If I could have approved your post i would have.

Thank you for being a voice of reason in this sea of bullshit and rage-quitting. =)

[axclaw 1]

i uninstalled my shit after that every server i joined i was always flying and hearing explosions

heck i even tried hosting my own server and it had me flying again

i was like wtf man really really

[zzecool 10]

BIS knew about it and didnt respond ...... http://forums.bistudio.com/showthread.php?153168-How-to-disable-the-BIS-scripting-library&p=2380882#post2380882

This is the aftermath of this behaviour and a great lesson for BIS..

We ,the players are just victims that payed a game to help its development . This must be fixed ASAP .-

[ak1287 1]

This is incorrect.

You can still play. If your server was hacked you need to restart it and demand that your clients do the same. Do not allow anyone on who has not restarted their client. Last night my task force played for hours by just passwording the server and requiring a restart of all clients before connecting.

---------- Post added at 15:05 ---------- Previous post was at 15:03 ----------

@addIcted

If I could have approved your post i would have.

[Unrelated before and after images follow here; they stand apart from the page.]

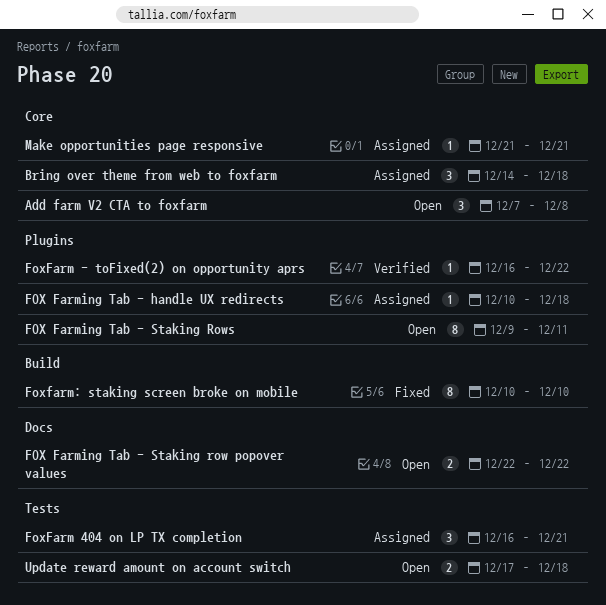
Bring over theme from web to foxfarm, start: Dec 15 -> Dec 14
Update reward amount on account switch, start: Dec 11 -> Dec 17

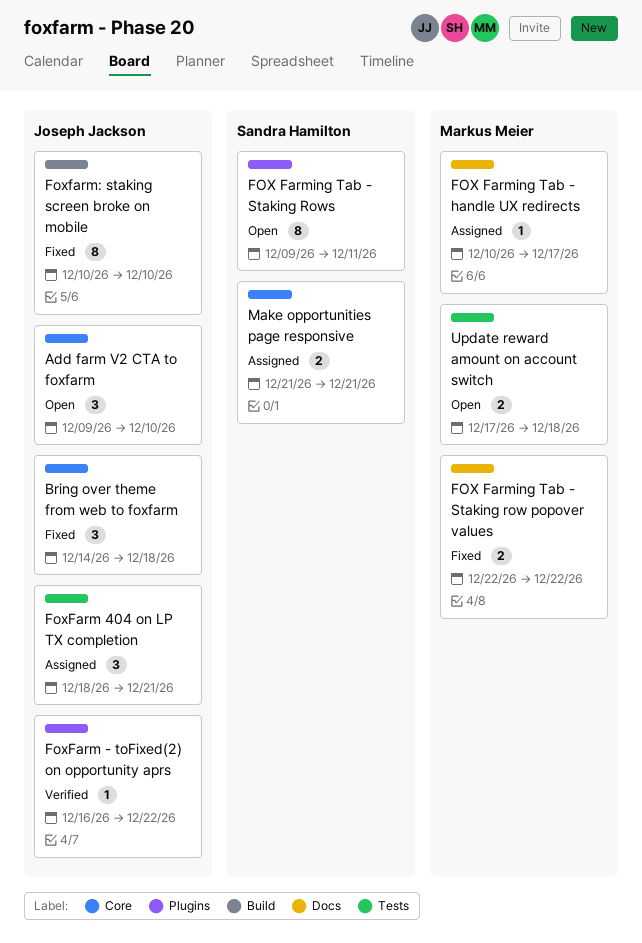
Add farm V2 CTA to foxfarm, start: Dec 7 -> Dec 9
Add farm V2 CTA to foxfarm, due: Dec 8 -> Dec 10
Bring over theme from web to foxfarm, status: Assigned -> Fixed
FOX Farming Tab - handle UX redirects, label: Plugins -> Docs
FOX Farming Tab - handle UX redirects, due: Dec 18 -> Dec 17
FOX Farming Tab - Staking row popover values, status: Open -> Fixed
FoxFarm 404 on LP TX completion, start: Dec 16 -> Dec 18
Make opportunities page responsive, estimate: 1 -> 2

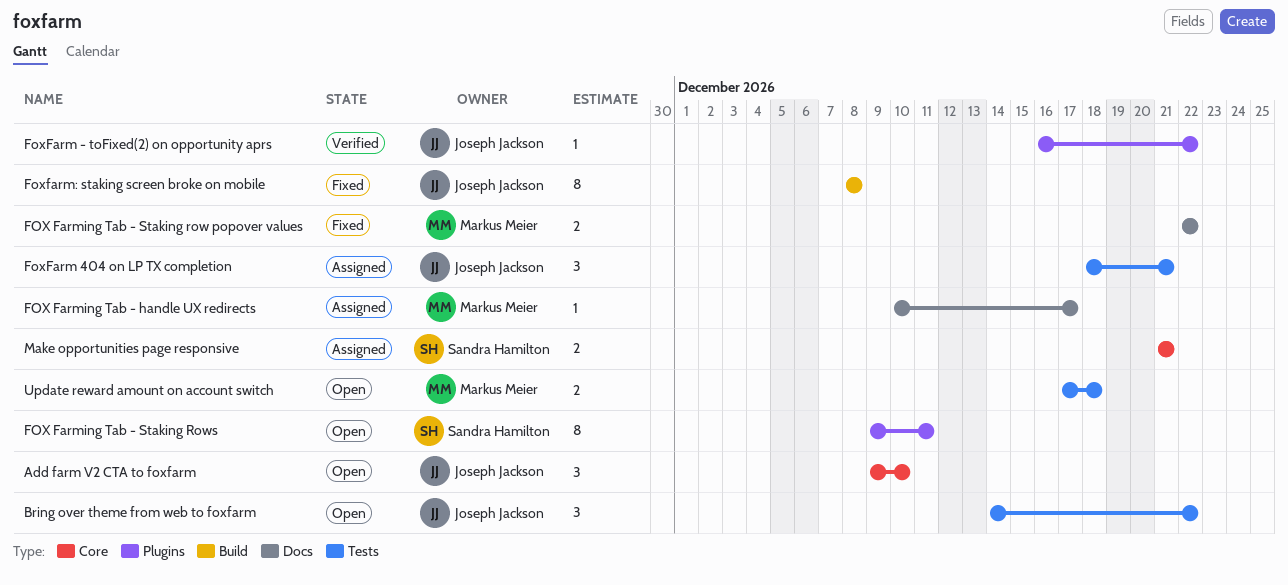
Bring over theme from web to foxfarm, status: Fixed -> Open
Bring over theme from web to foxfarm, label: Core -> Tests
Bring over theme from web to foxfarm, due: Dec 18 -> Dec 22
Foxfarm: staking screen broke on mobile, start: Dec 10 -> Dec 8
Foxfarm: staking screen broke on mobile, due: Dec 10 -> Dec 8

Thank you for being a voice of reason in this sea of bullshit and rage-quitting. =)

This.

I'm not going to lie, I almost completely forgot about adversarial multiplayer in the Arma 3 Alpha.

[massasster 1]

I can wait till we start up the half-assed anti-cheat program battleeye. That pile of shyt has banned many legit players and told them basically to "eff off, it's your fault" - then with no apology what so ever, un-banned their account a month or so later.

[wok 1]

This is incorrect.

You can still play. If your server was hacked you need to restart it and demand that your clients do the same. Do not allow anyone on who has not restarted their client. Last night my task force played for hours by just passwording the server and requiring a restart of all clients before connecting.

No, you are incorrect, i said most people, not everyone. Do you think every arma player read the forums?

[b00tsy 28]

There is something named 'single player' mode, it magically solves all hacking issues, go try it out. I don't get people that only think 'multi player' exists and is the whole game they bought. I remember a time where there was not even such a thing called 'multi player' in games. guess I am getting old.

[Alo Keen 7]

Do you think every arma player read the forums?

Well, it's obviously their loss if they don't. Being able to read up on what's new and what's going on... why would one want to pass up on such an opportunity?

You might argue that some people are not interested in the "backstage" chatter and just want to play - for those I'd advise waiting for the full release.